◆ QUESTIONS:
1: Duplicate the Denki excerpt word for word, everything from "MAGAZINE PROCESSES" down to "reinventing the wheel.".
2: Go on with the text about the game studio Denki, picking up after its last sentence.

DOCUMENT EXCERPT: Begin

DNA OF DENKI
INTERACTIVE TELEVISION
■ For the majority of the Noughties, Denki concentrated on creating games for digital interactive television platforms, most notably Sky Gamestar which launched in 1999. By the middle of the decade, more than 50 million games had been played on the service in three million households, with Denki providing dozens of quality titles.
MAGAZINE PROCESSES
■ Gary Penn used his background as a magazine journalist and editor to help structure and streamline the game-making process. Working on the basis that if a magazine missed its deadlines, it wouldn’t come out, he set out to bring order to development so that the Denki team wouldn’t be constantly reinventing the wheel.
CASUAL GAMES
■ Denki wanted to move away from the growing trend of taking years to make a single game by evoking the spirit of the Eighties with 180 accessible, easy-to-play games created in its first decade. Colourful and cheerful, it drew on big-name brands and familiar gameplay – puzzle games and platformers were prevalent.

DOCUMENT EXCERPT: End
INFORMATION: Begin

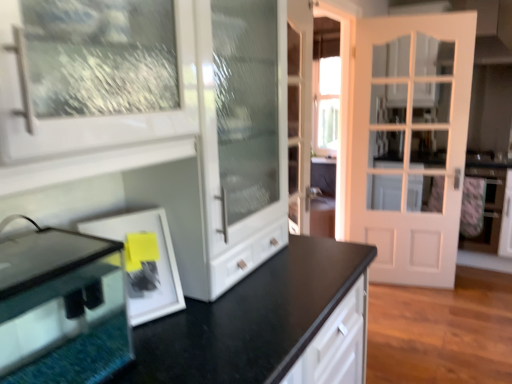
Question: Considering the relative positions of clear glass fish tank at lower left and white matte picture frame at lower left in the image provided, is clear glass fish tank at lower left to the left or to the right of white matte picture frame at lower left?

Choices:
 (A) left
 (B) right

Answer: (A)

Question: Is clear glass fish tank at lower left in front of or behind white matte picture frame at lower left in the image?

Choices:
 (A) front
 (B) behind

Answer: (A)

Question: Which object is the farthest from the white matte door at right?

Choices:
 (A) clear glass fish tank at lower left
 (B) white matte picture frame at lower left

Answer: (A)

Question: Which object is positioned farthest from the clear glass fish tank at lower left?

Choices:
 (A) white matte door at right
 (B) white matte picture frame at lower left

Answer: (A)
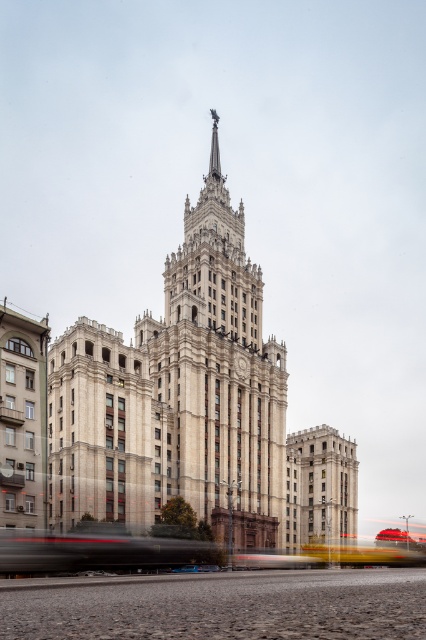
Who is positioned more to the right, white stone church at center or smooth stone tower at center?

smooth stone tower at center

Does point (169, 291) lie in front of point (314, 442)?

Yes, point (169, 291) is in front of point (314, 442).

Identify the location of white stone church at center. This screenshot has height=640, width=426. (195, 406).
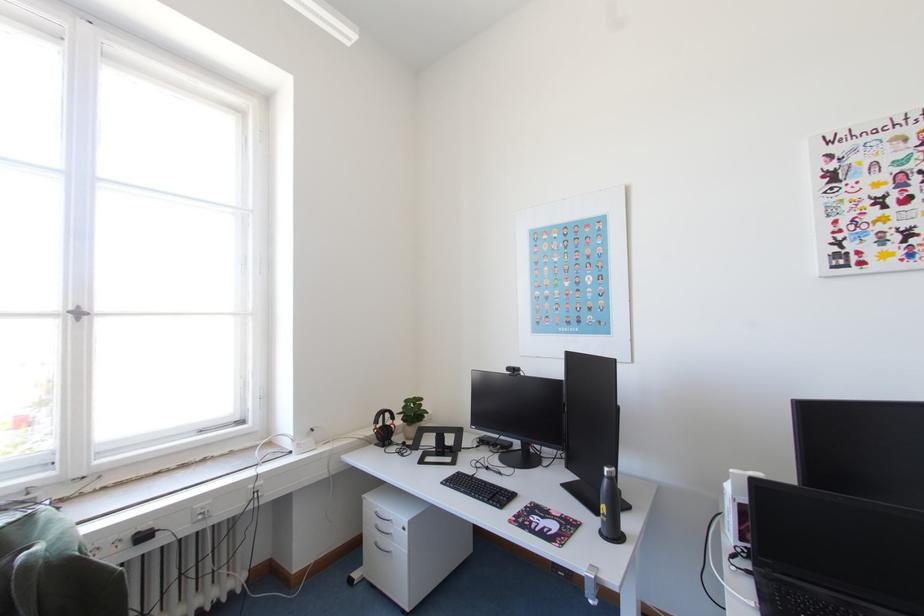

INFORMATION: End

◆ RESPONSES TO THE TASKS:
1:
MAGAZINE PROCESSES
■ Gary Penn used his background as a magazine journalist and editor to help structure and streamline the game-making process. Working on the basis that if a magazine missed its deadlines, it wouldn’t come out, he set out to bring order to development so that the Denki team wouldn’t be constantly reinventing the wheel.

2:
THE SCOTTISH SCENE
■ From 1988, DMA Design effectively created a gaming hub in Dundee, attracting talent from across the world. Denki’s cofounders were drawn from that company, and they helped establish the new developer as key part of the Scottish scene, picking up top talent that would go on to compete internally by pitching original ideas.
SMALL WITH BIG IDEAS
■ There may have only been 20 people at Denki at the turn of the Tens (down to just two today), but there’s no faulting the company’s ambition. Rather than concentrate on graphics, Denki has placed a greater emphasis on interface and interaction over the years. Its latest game, Autonauts, is inventive and charming.